Plan: 4 to add, 2 to change, 1 to destroy.

The terraform apply did not create the STAGE and generated this error:

running "/atlantis/bin/terraform0.12.24 apply -input=false -no-color \"/atlantis/repos/edx/terraform/2517/default/plans/snowflake/default.tfplan\"" in "/atlantis/repos/edx/terraform/2517/default/plans/snowflake": exit status 1
snowflake_storage_integration.stage_edx_programs_reporting_s3_storage_integration: Destroying... [id=stage_edx_programs_reporting_s3_storage_integration]
snowflake_role_grants.prod_rw["programs_reporting"]: Modifying... [id=PROGRAMS_REPORTING_RW]
snowflake_role_grants.prod_r["programs_reporting"]: Modifying... [id=PROGRAMS_REPORTING_R]
snowflake_storage_integration.stage_edx_programs_reporting_s3_storage_integration: Destruction complete after 1s
snowflake_storage_integration.stage_edx_programs_reporting_s3_storage_integration: Creating...
snowflake_role_grants.prod_rw["programs_reporting"]: Modifications complete after 2s [id=PROGRAMS_REPORTING_RW]
snowflake_storage_integration.stage_edx_programs_reporting_s3_storage_integration: Creation complete after 1s [id=stage_edx_programs_reporting_s3_storage_integration]
snowflake_role_grants.prod_r["programs_reporting"]: Modifications complete after 3s [id=PROGRAMS_REPORTING_R]

Error: Provider produced inconsistent final plan

When expanding the plan for
snowflake_integration_grant.stage_programs_integration_usage to include new
values learned so far during apply, provider
"registry.terraform.io/-/snowflake" produced an invalid new value for
.integration_name: was
cty.StringVal("stage_edx_programs_reporting_s3_storage_integration"), but now
cty.StringVal("STAGE_EDX_PROGRAMS_REPORTING_S3_STORAGE_INTEGRATION").
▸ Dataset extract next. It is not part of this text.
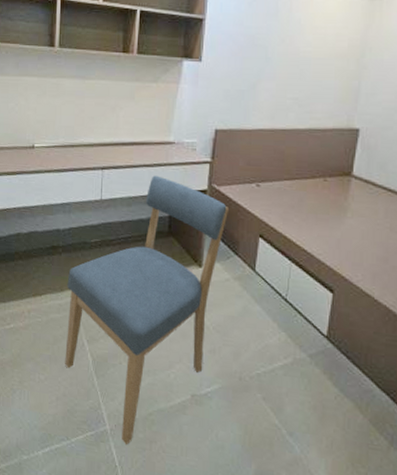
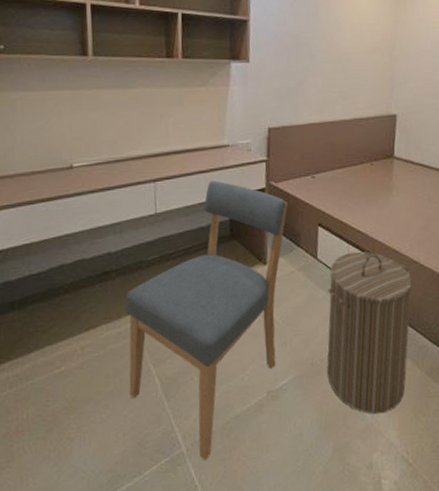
laundry hamper: none [255,270,362,452] -> present [327,251,412,415]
This is a bug in the provider, which should be reported in the provider's own
issue tracker.

Error: Provider produced inconsistent final plan

When expanding the plan for
snowflake_stage.stage_edx_programs_reporting_s3_stage to include new values
learned so far during apply, provider "registry.terraform.io/-/snowflake"
produced an invalid new value for .storage_integration: was
cty.StringVal("stage_edx_programs_reporting_s3_storage_integration"), but now
cty.StringVal("STAGE_EDX_PROGRAMS_REPORTING_S3_STORAGE_INTEGRATION").

This is a bug in the provider, which should be reported in the provider's own
issue tracker.

Perhaps it's the fact that the STORAGE INTEGRATION was already created by a previous terraform apply that yielded the name's uppercase/lowercase mismatch? However, the apply shows a destroy/create of that STORAGE INTEGRATION so 🤷‍♀️ ?

[ryanking]

My guess is that we need to add some diff suppression on case differences in the name.

[sfc-gh-asawicki]

We are closing this issue as part of a cleanup described in announcement. If you believe that the issue is still valid in v0.89.0, please open a new ticket.